With the government looking at Net Zero targets, consumers becoming more aware of their impact on the environment, as well as the Covid-19 pandemic accelerating the path to e-commerce, investing in a sustainable logistics solution is fast becoming a necessity, as well as a competitive advantage that can help drive business growth.
E-commerce: the environmentally friendly option
It might surprise you to learn that e-commerce is more sustainable than bricks and mortar retail. While physical shopping will always have its place, e-commerce is not only convenient for the consumer, but has half the carbon footprint of physical stores.
A fleet of logistics vehicles delivering goods to their customers’ homes uses much less carbon than consumer vehicles taking individual trips to the store, where goods have been delivered from the warehouse. Goods going directly to the consumer reduces CO2 emissions by 30% compared to traditional retailing, because of the travel that customers take. On top of that, using electric vehicles (EVs) for last-mile deliveries, your carbon footprint is reduced even further. Barriers that have previously been in place for mass adoption of EVs are being resolved, with more and more well-loved commercial vans now launched as EV, so it’s now easier than ever before for businesses to transition to an electric fleet.
Even with the extra packaging needed for e-commerce deliveries, end-to-end environmental impact is roughly 15% lower for online shopping.
Consumers prefer sustainable sellers
According to a study by SmartestEnergy, four out of five people say that they are likely to choose a brand with a positive approach to environmental sustainability. The research also finds that 45% of consumers are unaware of sustainable practices that consumer brands have adopted, which means that either companies aren’t being eco-friendly, or they’re not publicising their new practices enough.
To remain competitive, it’s important that businesses act now and start talking about their sustainable practices.
The pandemic has accelerated many businesses towards selling online, regardless of sustainability. The need to stay home has meant that new customer segments (i.e. an older demographic) and new industries (baked goods for example) have taken a digital path to sales.
With so many, both consumers and businesses, now converted to the convenience of shopping and/or selling online, Covid-19 has significantly changed shopping habits.
How IKEA is investing in sustainability & mobility
IKEA is paving the way for big brands to think about the planet and reap the rewards in terms of business growth. It reduced its carbon footprint by 4.3% last year, but still grew in sales by 6.5%. While they have a way to go to reach Net Zero, they are certainly on the right path.
IKEA is unlikely to ever go exclusively e-commerce, but it has identified a need to bolster its sustainable practices in terms of logistics (as well as many other areas of their business).
It plans to make 100% of its last-mile deliveries zero-emission by 2025 and has already been making waves on this front with fully electric vans in Australia, France, Shanghai, and India. IKEA is also helping bolster the EV infrastructure of the UK with electric car charging stations in its customer car parks, powered by 100% renewable electricity.
Tips for making your retail logistics more sustainable
- Reducing emissions.
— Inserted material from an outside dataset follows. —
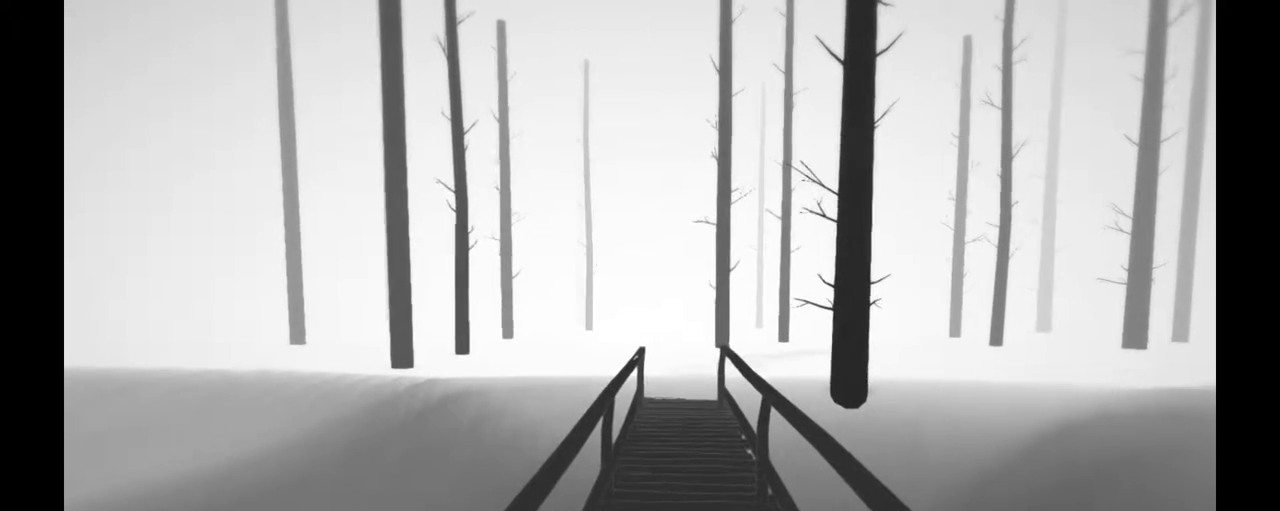
{"buttons": [], "left_stick": "up", "right_stick": "center", "events": []}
Transitioning to an electric fleet is no mean feat, but it is doable. Nexus’ dedicated EV rental platform means that you can test out electric cars and vans, making the transition much more manageable.
- Offer recycled and recyclable packaging. Packaging is a necessary evil, particularly for e-commerce retail, but there are ways to make it less damaging to the environment. According to research, 92% of consumers would choose paper-based over plastic-based packaging.
- Increase awareness among customers. Customers want to make more sustainable choices, so ensuring that they know about your eco-friendly practices will mean that they are more likely to choose your business over a competitors’.